According to Swiss-based multinational energy and commodity trading company Vitol Group, oil prices could reach a 90-100 USD per barrel range, in the second half of this year and even in the whole year, as global demand is set to reach record levels amid constrained supply.
One of the key drivers of a high hike in oil prices this year is China’s economic recovery. According to the World Bank, nearly half of the growth in oil consumption in 2023 is expected to come from China. The Bank of America argued that as the Chinese country reopens, more than a billion people will start travelling and spending, raising demand for energy and other commodities. Goldman Sachs has also estimated that China’s reopening will add one million barrels per day to global demand (or about 1% of world consumption), putting an extra 5 USD a barrel to oil prices.
All these oil-related factors will push inflation up, including that in Vietnam this year, when the country wants to rein in the rate at 4.5%.
Meanwhile, the World Bank expected Vietnam’s inflation is estimated to average about 4.5% in 2023, the same as expected by the Vietnamese government.
“This estimation assumes that inflation in the first half of the year will be affected by the still-dissipating effects of the March 2022 fuel price shock and the withdrawal of the 2% VAT tax break, provided as part of the economic support package in 2021,” the bank said. “In the second half of 2023, higher electricity prices and a salary increase for civil service workers will affect inflation. The consumer price index is expected to moderate to 3.5% in 2024 and 3% in 2025, returning to pre-pandemic levels.”
Giving their view on the inflation outlook of Vietnam, analysts at the Economist Intelligence Unit commented, “Consumer price inflation will begin to ease in the second quarter of 2023, from a peak of about 5% in core inflation in the first three months of the year. A more rapid deceleration will take hold in the second half of 2023, as declining global energy prices translate into easing cost-push pressures across a range of goods and services, while a higher base of comparison from the year-earlier period will also come into play.”
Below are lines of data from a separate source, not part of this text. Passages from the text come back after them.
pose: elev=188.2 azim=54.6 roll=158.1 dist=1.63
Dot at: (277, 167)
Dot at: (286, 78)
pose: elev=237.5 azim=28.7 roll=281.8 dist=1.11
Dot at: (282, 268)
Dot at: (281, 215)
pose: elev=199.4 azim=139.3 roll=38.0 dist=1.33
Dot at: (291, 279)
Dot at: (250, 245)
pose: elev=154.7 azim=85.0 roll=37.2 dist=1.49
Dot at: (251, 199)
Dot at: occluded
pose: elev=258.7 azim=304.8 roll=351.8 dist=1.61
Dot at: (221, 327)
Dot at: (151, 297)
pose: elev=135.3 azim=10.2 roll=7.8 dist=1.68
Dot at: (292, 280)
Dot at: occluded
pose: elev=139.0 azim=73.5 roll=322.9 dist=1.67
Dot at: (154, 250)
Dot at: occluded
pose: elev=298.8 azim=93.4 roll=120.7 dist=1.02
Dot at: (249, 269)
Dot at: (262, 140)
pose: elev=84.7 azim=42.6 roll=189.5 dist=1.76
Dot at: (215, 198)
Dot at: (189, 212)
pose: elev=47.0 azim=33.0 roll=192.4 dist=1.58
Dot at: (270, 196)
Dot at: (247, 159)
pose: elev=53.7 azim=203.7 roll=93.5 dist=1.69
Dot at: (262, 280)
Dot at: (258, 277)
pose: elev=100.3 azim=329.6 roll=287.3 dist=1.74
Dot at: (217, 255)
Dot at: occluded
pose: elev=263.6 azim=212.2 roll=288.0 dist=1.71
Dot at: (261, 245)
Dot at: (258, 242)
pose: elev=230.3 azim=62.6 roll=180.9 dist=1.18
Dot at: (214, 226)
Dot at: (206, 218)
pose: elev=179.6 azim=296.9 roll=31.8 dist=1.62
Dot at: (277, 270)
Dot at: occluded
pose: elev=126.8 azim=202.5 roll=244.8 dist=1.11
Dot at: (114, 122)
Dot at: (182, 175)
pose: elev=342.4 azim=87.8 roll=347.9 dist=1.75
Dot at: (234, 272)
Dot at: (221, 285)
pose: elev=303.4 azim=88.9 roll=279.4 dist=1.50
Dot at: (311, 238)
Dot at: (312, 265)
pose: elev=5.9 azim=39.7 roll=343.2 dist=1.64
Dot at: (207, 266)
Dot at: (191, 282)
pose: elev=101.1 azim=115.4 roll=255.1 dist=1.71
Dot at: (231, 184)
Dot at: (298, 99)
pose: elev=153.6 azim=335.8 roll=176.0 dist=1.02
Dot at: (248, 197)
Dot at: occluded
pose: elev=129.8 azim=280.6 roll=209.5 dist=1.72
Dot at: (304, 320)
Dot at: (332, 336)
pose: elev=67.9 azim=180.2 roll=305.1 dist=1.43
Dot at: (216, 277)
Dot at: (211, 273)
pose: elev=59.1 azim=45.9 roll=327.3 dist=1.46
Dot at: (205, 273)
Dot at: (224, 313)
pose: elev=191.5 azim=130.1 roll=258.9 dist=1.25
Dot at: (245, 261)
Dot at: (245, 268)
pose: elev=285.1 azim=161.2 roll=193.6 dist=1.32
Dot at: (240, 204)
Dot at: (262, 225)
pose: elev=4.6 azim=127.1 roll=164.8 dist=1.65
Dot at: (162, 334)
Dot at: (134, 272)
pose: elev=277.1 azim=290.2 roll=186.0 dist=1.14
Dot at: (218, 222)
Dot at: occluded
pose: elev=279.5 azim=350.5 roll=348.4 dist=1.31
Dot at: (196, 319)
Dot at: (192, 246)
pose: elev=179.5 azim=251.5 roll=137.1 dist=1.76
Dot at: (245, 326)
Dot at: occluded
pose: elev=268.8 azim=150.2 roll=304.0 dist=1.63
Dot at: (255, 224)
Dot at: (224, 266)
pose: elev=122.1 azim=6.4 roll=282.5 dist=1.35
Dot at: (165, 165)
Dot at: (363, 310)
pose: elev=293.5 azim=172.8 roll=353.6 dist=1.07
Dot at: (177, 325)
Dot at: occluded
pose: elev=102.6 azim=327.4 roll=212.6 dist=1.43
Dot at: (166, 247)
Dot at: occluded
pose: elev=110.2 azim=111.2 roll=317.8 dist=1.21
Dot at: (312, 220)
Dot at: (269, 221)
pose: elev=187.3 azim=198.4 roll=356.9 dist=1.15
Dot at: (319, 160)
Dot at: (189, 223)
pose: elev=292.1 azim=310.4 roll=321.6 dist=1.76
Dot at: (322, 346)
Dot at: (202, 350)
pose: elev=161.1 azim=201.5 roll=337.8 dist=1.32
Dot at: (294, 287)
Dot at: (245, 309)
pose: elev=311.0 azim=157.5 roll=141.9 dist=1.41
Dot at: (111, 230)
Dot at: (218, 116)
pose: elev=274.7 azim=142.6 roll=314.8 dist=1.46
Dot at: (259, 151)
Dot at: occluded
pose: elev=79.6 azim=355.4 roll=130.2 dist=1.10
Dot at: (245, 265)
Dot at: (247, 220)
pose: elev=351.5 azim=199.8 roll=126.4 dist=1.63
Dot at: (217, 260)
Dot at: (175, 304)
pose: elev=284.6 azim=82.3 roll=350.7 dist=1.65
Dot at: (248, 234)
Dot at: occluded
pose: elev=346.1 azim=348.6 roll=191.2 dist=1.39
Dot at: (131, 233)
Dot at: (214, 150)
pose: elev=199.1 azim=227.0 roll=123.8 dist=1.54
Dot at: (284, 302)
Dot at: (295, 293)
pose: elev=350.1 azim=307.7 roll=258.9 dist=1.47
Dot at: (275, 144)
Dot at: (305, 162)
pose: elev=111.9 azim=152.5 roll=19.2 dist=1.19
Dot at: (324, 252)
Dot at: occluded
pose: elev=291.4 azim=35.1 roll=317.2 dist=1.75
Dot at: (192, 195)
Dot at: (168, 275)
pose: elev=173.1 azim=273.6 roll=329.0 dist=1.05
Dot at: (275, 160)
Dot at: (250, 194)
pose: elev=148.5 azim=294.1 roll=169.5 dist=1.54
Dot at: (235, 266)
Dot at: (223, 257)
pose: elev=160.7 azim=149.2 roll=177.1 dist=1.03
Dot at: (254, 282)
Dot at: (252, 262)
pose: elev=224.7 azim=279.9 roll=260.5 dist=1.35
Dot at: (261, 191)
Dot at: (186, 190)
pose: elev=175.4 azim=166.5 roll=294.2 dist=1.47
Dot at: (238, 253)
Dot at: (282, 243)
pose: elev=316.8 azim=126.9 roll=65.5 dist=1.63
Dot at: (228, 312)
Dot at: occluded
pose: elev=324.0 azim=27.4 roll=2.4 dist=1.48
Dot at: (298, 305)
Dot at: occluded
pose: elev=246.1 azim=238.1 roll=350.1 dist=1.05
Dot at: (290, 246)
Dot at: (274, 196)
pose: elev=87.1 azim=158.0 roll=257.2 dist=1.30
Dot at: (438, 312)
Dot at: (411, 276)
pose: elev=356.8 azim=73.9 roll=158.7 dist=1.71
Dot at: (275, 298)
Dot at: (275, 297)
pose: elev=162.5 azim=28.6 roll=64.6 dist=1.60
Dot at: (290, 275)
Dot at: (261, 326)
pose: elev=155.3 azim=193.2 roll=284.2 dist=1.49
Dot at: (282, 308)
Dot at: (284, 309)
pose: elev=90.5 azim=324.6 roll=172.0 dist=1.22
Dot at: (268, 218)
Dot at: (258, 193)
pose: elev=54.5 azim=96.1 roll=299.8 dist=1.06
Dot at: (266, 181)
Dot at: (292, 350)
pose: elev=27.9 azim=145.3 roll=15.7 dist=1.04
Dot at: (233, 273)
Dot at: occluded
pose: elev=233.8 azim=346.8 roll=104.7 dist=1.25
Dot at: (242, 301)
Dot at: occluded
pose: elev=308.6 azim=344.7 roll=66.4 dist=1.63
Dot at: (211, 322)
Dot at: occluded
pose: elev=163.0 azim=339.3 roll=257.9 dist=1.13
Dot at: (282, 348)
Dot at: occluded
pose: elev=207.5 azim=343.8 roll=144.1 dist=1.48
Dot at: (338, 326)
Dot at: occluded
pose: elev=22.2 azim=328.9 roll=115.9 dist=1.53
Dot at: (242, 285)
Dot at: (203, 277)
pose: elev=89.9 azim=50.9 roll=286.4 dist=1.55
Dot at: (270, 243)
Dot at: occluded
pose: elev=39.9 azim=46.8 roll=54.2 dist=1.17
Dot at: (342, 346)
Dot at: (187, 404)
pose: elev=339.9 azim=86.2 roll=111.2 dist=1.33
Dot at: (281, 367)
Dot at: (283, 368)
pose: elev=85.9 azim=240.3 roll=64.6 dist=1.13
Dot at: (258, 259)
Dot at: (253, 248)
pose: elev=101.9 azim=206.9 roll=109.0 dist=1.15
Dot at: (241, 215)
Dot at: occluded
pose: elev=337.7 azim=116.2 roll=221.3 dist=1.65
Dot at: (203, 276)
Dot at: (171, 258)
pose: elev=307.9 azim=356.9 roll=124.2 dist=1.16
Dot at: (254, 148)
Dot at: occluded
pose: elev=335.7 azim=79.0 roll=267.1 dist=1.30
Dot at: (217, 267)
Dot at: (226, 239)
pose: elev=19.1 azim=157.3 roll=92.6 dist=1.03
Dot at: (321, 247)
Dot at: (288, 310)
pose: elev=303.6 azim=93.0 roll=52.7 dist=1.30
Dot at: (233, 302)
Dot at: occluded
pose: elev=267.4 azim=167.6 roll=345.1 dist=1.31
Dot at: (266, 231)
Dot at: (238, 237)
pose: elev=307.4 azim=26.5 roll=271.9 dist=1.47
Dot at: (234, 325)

The Asian Development Bank (ADB) has also commented, “Services are expected to expand by 8% in 2023, on revived tourism and associated services. China initially left Vietnam off the list of countries that could receive its outbound tourists. On March 12, 2023, though, a revised list added Vietnam, allowing group tours from China to Vietnam to resume on March 15. As China is Vietnam’s largest tourist market, the country will benefit considerably from this development.”
Public investment will be the key driver for economic recovery and growth in 2023. A considerable amount of public investment is scheduled to be disbursed in 2023. The government is committed to disbursing 30 billion USD in the year, of which 90% had
been allocated to disbursing ministries and provinces, as of January 2023.
“On the demand side, domestic consumption will continue to rebound in 2023. Revived tourism, new public investment and stimulus programmes initiated in January 2022, and a salary increase effective in July 2023, are expected to keep domestic consumption on the rise, though higher inflation may hamper its recovery,” the ADB said.
The ADB suggested that Vietnam should continue to prioritise price stability because escalating geopolitical tensions and accelerating disbursement of public investment may still stoke inflation in 2023.
“Inflation is to increase slightly to 4.5% in 2023,” the ADB said.
FocusEconomics Consensus Forecast panellists meanwhile expect Vietnam’s inflation to average 3.9% in 2023, and 3.4% in 2024.
According to Vietnam’s General Statistics Office, the consumer price index in March 2023 decreased by 0.23% against that of February 2023, up by 0.74% as compared to that of December 2022 and up by 3.35% in comparison with that of the same period last year.